Still, as satisfying as it may appear to reject the most powerful, glamorous place in the world (before it rejects you), it can also feel like a cataclysmic decision. After all, in the collective imagination of people from a certain class background and/or a certain educational level, New York is where you're supposed to make it. If you grow up thinking that New York is what you work for, to leave is almost to admit that you have stopped dreaming. It seems like an admission of failure. But actually, as both Daum and Saroyan show, like any other major life decision, it's quite brave. What's unsettling about "Girl Walks Into a Bar" is that you're left feeling as if Saroyan's fantasy haunts her. She's still not quite comfortable with her real life.

In "Goodbye to All That," Didion writes, "It is less often said that New York is also, at least for those of us who came there from somewhere else, a city for only the very young." But sometimes I wish that I'd faced New York when I was at least 30. New York doesn't seem so scary to the well-adjusted and professionally secure 30- and 40- and 50-somethings I know. They run marathons, have babies, go to the movies alone.
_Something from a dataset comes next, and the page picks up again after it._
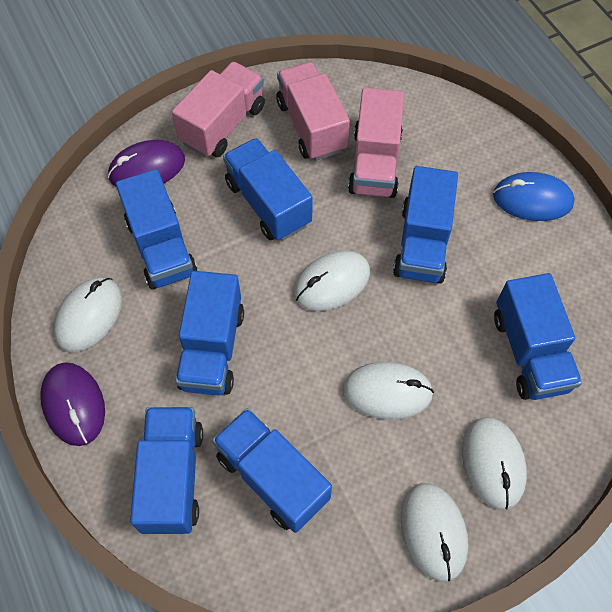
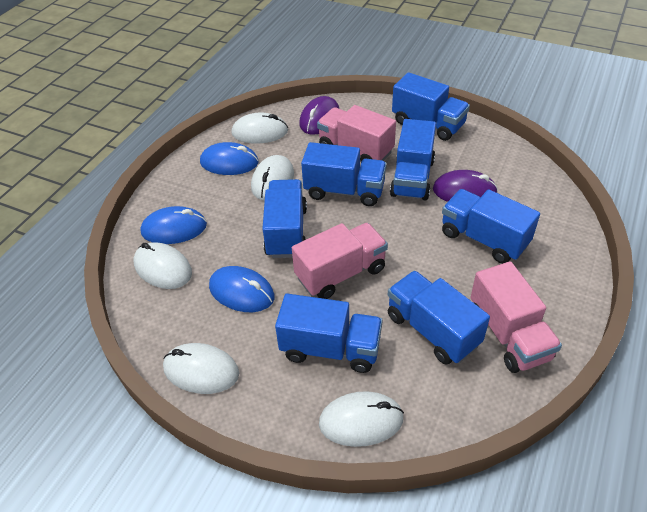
blue mouse: 1 -> 3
They go to fancy parties once in a while, but most nights, they're at home, reading or writing or playing with the kids or just watching an old movie with some takeout Chinese. A friend once said to me that she didn't feel happy in New York until she could stay home on Friday nights and watch videos without getting that unsettling itchy feeling that she should be doing something else. I wonder: If Saroyan had just stuck it out for a little longer, would she have realized that, among many other things, New York is a great place to watch TV?


By Suzy Hansen

Suzy Hansen, a former editor at Salon, is an editor at the New York Observer.